So uh you know this is why we have these conversations. So, okay, let's get started and let's talk a little bit about, you know, before we start, you know, I'm doing this because so many of you, right, you think like, I'm doing everything. Why isn't it working? Uh, nothing's going to work. Who's ever really felt like that? Because I felt like that at times as a mom. And you know, maybe you know, your kid's melting down and you know, you're wondering why does this keep happening or they're stuck in an OCD loop or they're shutting down, whatever is going on with your kid. I think what you need to know is all of my work, it doesn't matter what the issue is. So many of you get so hung up on the diagnosis and issue and then you're feeling like you're lying in bed at night replaying the day or what you did or didn't do and you're sitting in your car or you're wondering why you tried to stay calm and it didn't work or the reward chart or the consequence.
You've tried a lot. And what I want to say to you is maybe the therapy, maybe the breathing exercise, maybe taking away the screens screens, maybe they didn't work because of one thing, right? Because maybe it's that what you're doing isn't really in the right order. And I want you to know you're not failing. Your kid, as I always like to say, is not broken. there's not something necessarily wrong with your kid. Maybe they do have a clinical diagnosis, maybe they're neurode divergent, maybe they're not. But we always try to stuff our kids when there's a behavior, we try to attach a label to it. And I get it. I spent 20some years being a diagnostician. And maybe that's helpful, maybe it's not.

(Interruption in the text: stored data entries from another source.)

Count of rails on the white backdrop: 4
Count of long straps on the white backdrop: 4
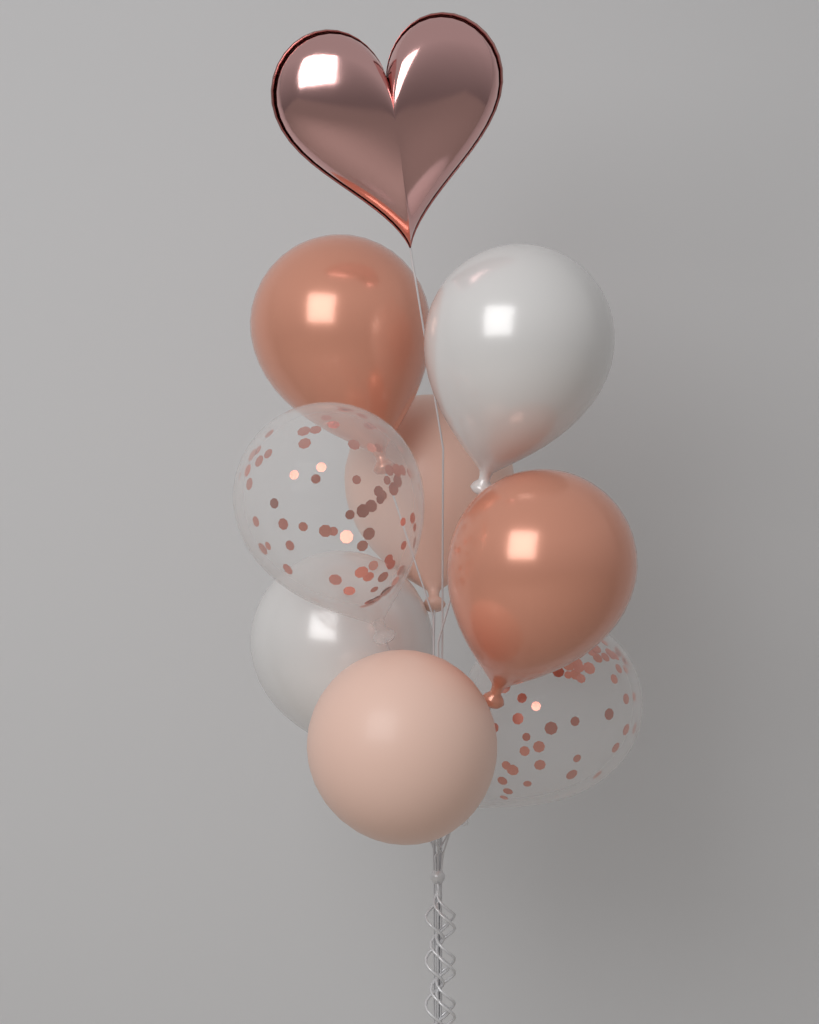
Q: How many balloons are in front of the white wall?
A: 9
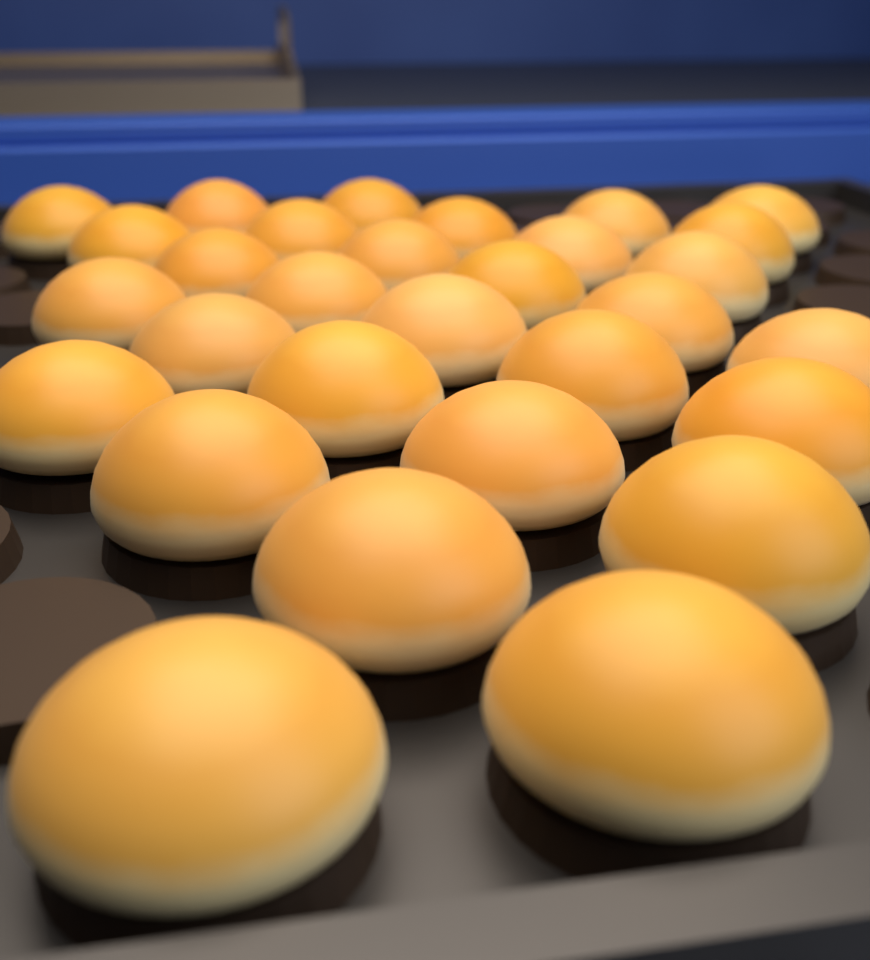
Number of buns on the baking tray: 30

But the bottom line, it doesn't matter if your kid is still struggling, your family is still struggling. And you know, one of the biggest mistakes that parents make is assuming that this strategy isn't working or I need something completely different. But again, what if that's not true and it's not the strategy that's the problem, but again, the order of the problem, right?
In how you're addressing the problem, because this is what I've been teaching people for all these years, right? And you know, maybe that breath exercise, which I love, really didn't fail. And maybe the therapy didn't actually fail. I know you're saying it didn't work for Xan. We went 20 times, but you know what I'm going to tell you? Something has to come first. And let me show you what I mean.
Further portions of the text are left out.